[[ Material for this task open ]]

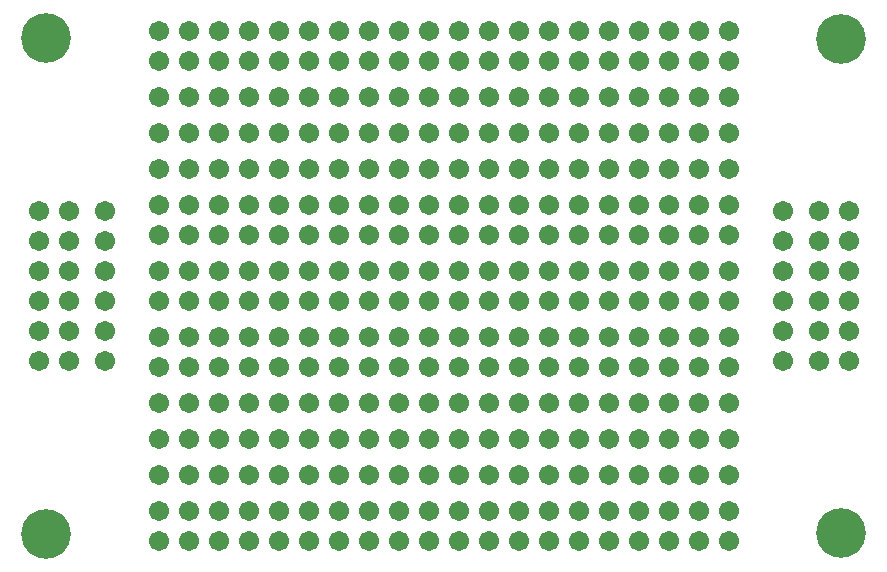
<source format=gts>
G04*
G04 #@! TF.GenerationSoftware,Altium Limited,Altium Designer,20.0.13 (296)*
G04*
G04 Layer_Color=8388736*
%FSLAX43Y43*%
%MOMM*%
G71*
G01*
G75*
%ADD10C,1.703*%
%ADD11C,4.203*%
D10*
X33528Y43180D02*
D03*
Y45720D02*
D03*
Y48260D02*
D03*
Y50800D02*
D03*
Y53340D02*
D03*
Y55880D02*
D03*
X90932Y43180D02*
D03*
Y45720D02*
D03*
Y48260D02*
D03*
Y50800D02*
D03*
Y53340D02*
D03*
Y55880D02*
D03*
X38100Y27940D02*
D03*
Y30480D02*
D03*
X40640Y27940D02*
D03*
Y30480D02*
D03*
X43180Y27940D02*
D03*
Y30480D02*
D03*
X45720Y27940D02*
D03*
Y30480D02*
D03*
X48260Y27940D02*
D03*
Y30480D02*
D03*
X50800Y27940D02*
D03*
Y30480D02*
D03*
X53340Y27940D02*
D03*
Y30480D02*
D03*
X55880Y27940D02*
D03*
Y30480D02*
D03*
X58420Y27940D02*
D03*
Y30480D02*
D03*
X60960Y27940D02*
D03*
Y30480D02*
D03*
X63500Y27940D02*
D03*
Y30480D02*
D03*
X66040Y27940D02*
D03*
Y30480D02*
D03*
X68580Y27940D02*
D03*
Y30480D02*
D03*
X71120Y27940D02*
D03*
Y30480D02*
D03*
X73660Y27940D02*
D03*
Y30480D02*
D03*
X76200Y27940D02*
D03*
Y30480D02*
D03*
X78740Y27940D02*
D03*
Y30480D02*
D03*
X81280Y27940D02*
D03*
Y30480D02*
D03*
X83820Y27940D02*
D03*
Y30480D02*
D03*
X86360Y27940D02*
D03*
Y30480D02*
D03*
X38100Y42672D02*
D03*
Y45212D02*
D03*
X40640Y42672D02*
D03*
Y45212D02*
D03*
X43180Y42672D02*
D03*
Y45212D02*
D03*
X45720Y42672D02*
D03*
Y45212D02*
D03*
X48260Y42672D02*
D03*
Y45212D02*
D03*
X50800Y42672D02*
D03*
Y45212D02*
D03*
X53340Y42672D02*
D03*
Y45212D02*
D03*
X55880Y42672D02*
D03*
Y45212D02*
D03*
X58420Y42672D02*
D03*
Y45212D02*
D03*
X60960Y42672D02*
D03*
Y45212D02*
D03*
X63500Y42672D02*
D03*
Y45212D02*
D03*
X66040Y42672D02*
D03*
Y45212D02*
D03*
X68580Y42672D02*
D03*
Y45212D02*
D03*
X71120Y42672D02*
D03*
Y45212D02*
D03*
X73660Y42672D02*
D03*
Y45212D02*
D03*
X76200Y42672D02*
D03*
Y45212D02*
D03*
X78740Y42672D02*
D03*
Y45212D02*
D03*
X81280Y42672D02*
D03*
Y45212D02*
D03*
X83820Y42672D02*
D03*
Y45212D02*
D03*
X86360Y42672D02*
D03*
Y45212D02*
D03*
X38100Y48260D02*
D03*
Y50800D02*
D03*
X40640Y48260D02*
D03*
Y50800D02*
D03*
X43180Y48260D02*
D03*
Y50800D02*
D03*
X45720Y48260D02*
D03*
Y50800D02*
D03*
X48260Y48260D02*
D03*
Y50800D02*
D03*
X50800Y48260D02*
D03*
Y50800D02*
D03*
X53340Y48260D02*
D03*
Y50800D02*
D03*
X55880Y48260D02*
D03*
Y50800D02*
D03*
X58420Y48260D02*
D03*
Y50800D02*
D03*
X60960Y48260D02*
D03*
Y50800D02*
D03*
X63500Y48260D02*
D03*
Y50800D02*
D03*
X66040Y48260D02*
D03*
Y50800D02*
D03*
X68580Y48260D02*
D03*
Y50800D02*
D03*
X71120Y48260D02*
D03*
Y50800D02*
D03*
X73660Y48260D02*
D03*
Y50800D02*
D03*
X76200Y48260D02*
D03*
Y50800D02*
D03*
X78740Y48260D02*
D03*
Y50800D02*
D03*
X81280Y48260D02*
D03*
Y50800D02*
D03*
X83820Y48260D02*
D03*
Y50800D02*
D03*
X86360Y48260D02*
D03*
Y50800D02*
D03*
Y65532D02*
D03*
X83820D02*
D03*
X81280D02*
D03*
X78740D02*
D03*
X76200D02*
D03*
X73660D02*
D03*
X71120D02*
D03*
X68580D02*
D03*
X66040D02*
D03*
X63500D02*
D03*
X60960D02*
D03*
X58420D02*
D03*
X55880D02*
D03*
X53340D02*
D03*
X50800D02*
D03*
X48260D02*
D03*
X45720D02*
D03*
X43180D02*
D03*
X40640D02*
D03*
X38100D02*
D03*
X86360Y39624D02*
D03*
X83820D02*
D03*
X81280D02*
D03*
X78740D02*
D03*
X76200D02*
D03*
X73660D02*
D03*
X71120D02*
D03*
X68580D02*
D03*
X66040D02*
D03*
X63500D02*
D03*
X60960D02*
D03*
X58420D02*
D03*
X55880D02*
D03*
X53340D02*
D03*
X50800D02*
D03*
X48260D02*
D03*
X45720D02*
D03*
X43180D02*
D03*
X40640D02*
D03*
X38100D02*
D03*
X86360Y62484D02*
D03*
X83820D02*
D03*
X81280D02*
D03*
X78740D02*
D03*
X76200D02*
D03*
X73660D02*
D03*
X71120D02*
D03*
X68580D02*
D03*
X66040D02*
D03*
X63500D02*
D03*
X60960D02*
D03*
X58420D02*
D03*
X55880D02*
D03*
X53340D02*
D03*
X50800D02*
D03*
X48260D02*
D03*
X45720D02*
D03*
X43180D02*
D03*
X40640D02*
D03*
X38100D02*
D03*
X86360Y33528D02*
D03*
X83820D02*
D03*
X81280D02*
D03*
X78740D02*
D03*
X76200D02*
D03*
X73660D02*
D03*
X71120D02*
D03*
X68580D02*
D03*
X66040D02*
D03*
X63500D02*
D03*
X60960D02*
D03*
X58420D02*
D03*
X55880D02*
D03*
X53340D02*
D03*
X50800D02*
D03*
X48260D02*
D03*
X45720D02*
D03*
X43180D02*
D03*
X40640D02*
D03*
X38100D02*
D03*
X86360Y59436D02*
D03*
X83820D02*
D03*
X81280D02*
D03*
X78740D02*
D03*
X76200D02*
D03*
X73660D02*
D03*
X71120D02*
D03*
X68580D02*
D03*
X66040D02*
D03*
X63500D02*
D03*
X60960D02*
D03*
X58420D02*
D03*
X55880D02*
D03*
X53340D02*
D03*
X50800D02*
D03*
X48260D02*
D03*
X45720D02*
D03*
X43180D02*
D03*
X40640D02*
D03*
X38100D02*
D03*
X86360Y36576D02*
D03*
X83820D02*
D03*
X81280D02*
D03*
X78740D02*
D03*
X76200D02*
D03*
X73660D02*
D03*
X71120D02*
D03*
X68580D02*
D03*
X66040D02*
D03*
X63500D02*
D03*
X60960D02*
D03*
X58420D02*
D03*
X55880D02*
D03*
X53340D02*
D03*
X50800D02*
D03*
X48260D02*
D03*
X45720D02*
D03*
X43180D02*
D03*
X40640D02*
D03*
X38100D02*
D03*
Y53848D02*
D03*
Y56388D02*
D03*
X40640Y53848D02*
D03*
Y56388D02*
D03*
X43180Y53848D02*
D03*
Y56388D02*
D03*
X45720Y53848D02*
D03*
Y56388D02*
D03*
X48260Y53848D02*
D03*
Y56388D02*
D03*
X50800Y53848D02*
D03*
Y56388D02*
D03*
X53340Y53848D02*
D03*
Y56388D02*
D03*
X55880Y53848D02*
D03*
Y56388D02*
D03*
X58420Y53848D02*
D03*
Y56388D02*
D03*
X60960Y53848D02*
D03*
Y56388D02*
D03*
X63500Y53848D02*
D03*
Y56388D02*
D03*
X66040Y53848D02*
D03*
Y56388D02*
D03*
X68580Y53848D02*
D03*
Y56388D02*
D03*
X71120Y53848D02*
D03*
Y56388D02*
D03*
X73660Y53848D02*
D03*
Y56388D02*
D03*
X76200Y53848D02*
D03*
Y56388D02*
D03*
X78740Y53848D02*
D03*
Y56388D02*
D03*
X81280Y53848D02*
D03*
Y56388D02*
D03*
X83820Y53848D02*
D03*
Y56388D02*
D03*
X86360Y53848D02*
D03*
Y56388D02*
D03*
X38100Y68580D02*
D03*
Y71120D02*
D03*
X40640Y68580D02*
D03*
Y71120D02*
D03*
X43180Y68580D02*
D03*
Y71120D02*
D03*
X45720Y68580D02*
D03*
Y71120D02*
D03*
X48260Y68580D02*
D03*
Y71120D02*
D03*
X50800Y68580D02*
D03*
Y71120D02*
D03*
X53340Y68580D02*
D03*
Y71120D02*
D03*
X55880Y68580D02*
D03*
Y71120D02*
D03*
X58420Y68580D02*
D03*
Y71120D02*
D03*
X60960Y68580D02*
D03*
Y71120D02*
D03*
X63500Y68580D02*
D03*
Y71120D02*
D03*
X66040Y68580D02*
D03*
Y71120D02*
D03*
X68580Y68580D02*
D03*
Y71120D02*
D03*
X71120Y68580D02*
D03*
Y71120D02*
D03*
X73660Y68580D02*
D03*
Y71120D02*
D03*
X76200Y68580D02*
D03*
Y71120D02*
D03*
X78740Y68580D02*
D03*
Y71120D02*
D03*
X81280Y68580D02*
D03*
Y71120D02*
D03*
X83820Y68580D02*
D03*
Y71120D02*
D03*
X86360Y68580D02*
D03*
Y71120D02*
D03*
X27940Y55880D02*
D03*
X30480D02*
D03*
X27940Y53340D02*
D03*
X30480D02*
D03*
X27940Y50800D02*
D03*
X30480D02*
D03*
X27940Y48260D02*
D03*
X30480D02*
D03*
X27940Y45720D02*
D03*
X30480D02*
D03*
X27940Y43180D02*
D03*
X30480D02*
D03*
X93980Y55880D02*
D03*
X96520D02*
D03*
X93980Y53340D02*
D03*
X96520D02*
D03*
X93980Y50800D02*
D03*
X96520D02*
D03*
X93980Y48260D02*
D03*
X96520D02*
D03*
X93980Y45720D02*
D03*
X96520D02*
D03*
X93980Y43180D02*
D03*
X96520D02*
D03*
D11*
X28560Y28574D02*
D03*
X28574Y70500D02*
D03*
X95884Y28590D02*
D03*
X95885Y70485D02*
D03*
M02*

</source>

[[ Material for this task closed ]]

● Task to complete
Repeat the lines from the one containing "X73660Y53848D02*" through the end of the listing, exactly and without any other lines; both ends are included.

● Your response
X73660Y53848D02*
D03*
Y56388D02*
D03*
X76200Y53848D02*
D03*
Y56388D02*
D03*
X78740Y53848D02*
D03*
Y56388D02*
D03*
X81280Y53848D02*
D03*
Y56388D02*
D03*
X83820Y53848D02*
D03*
Y56388D02*
D03*
X86360Y53848D02*
D03*
Y56388D02*
D03*
X38100Y68580D02*
D03*
Y71120D02*
D03*
X40640Y68580D02*
D03*
Y71120D02*
D03*
X43180Y68580D02*
D03*
Y71120D02*
D03*
X45720Y68580D02*
D03*
Y71120D02*
D03*
X48260Y68580D02*
D03*
Y71120D02*
D03*
X50800Y68580D02*
D03*
Y71120D02*
D03*
X53340Y68580D02*
D03*
Y71120D02*
D03*
X55880Y68580D02*
D03*
Y71120D02*
D03*
X58420Y68580D02*
D03*
Y71120D02*
D03*
X60960Y68580D02*
D03*
Y71120D02*
D03*
X63500Y68580D02*
D03*
Y71120D02*
D03*
X66040Y68580D02*
D03*
Y71120D02*
D03*
X68580Y68580D02*
D03*
Y71120D02*
D03*
X71120Y68580D02*
D03*
Y71120D02*
D03*
X73660Y68580D02*
D03*
Y71120D02*
D03*
X76200Y68580D02*
D03*
Y71120D02*
D03*
X78740Y68580D02*
D03*
Y71120D02*
D03*
X81280Y68580D02*
D03*
Y71120D02*
D03*
X83820Y68580D02*
D03*
Y71120D02*
D03*
X86360Y68580D02*
D03*
Y71120D02*
D03*
X27940Y55880D02*
D03*
X30480D02*
D03*
X27940Y53340D02*
D03*
X30480D02*
D03*
X27940Y50800D02*
D03*
X30480D02*
D03*
X27940Y48260D02*
D03*
X30480D02*
D03*
X27940Y45720D02*
D03*
X30480D02*
D03*
X27940Y43180D02*
D03*
X30480D02*
D03*
X93980Y55880D02*
D03*
X96520D02*
D03*
X93980Y53340D02*
D03*
X96520D02*
D03*
X93980Y50800D02*
D03*
X96520D02*
D03*
X93980Y48260D02*
D03*
X96520D02*
D03*
X93980Y45720D02*
D03*
X96520D02*
D03*
X93980Y43180D02*
D03*
X96520D02*
D03*
D11*
X28560Y28574D02*
D03*
X28574Y70500D02*
D03*
X95884Y28590D02*
D03*
X95885Y70485D02*
D03*
M02*

</source>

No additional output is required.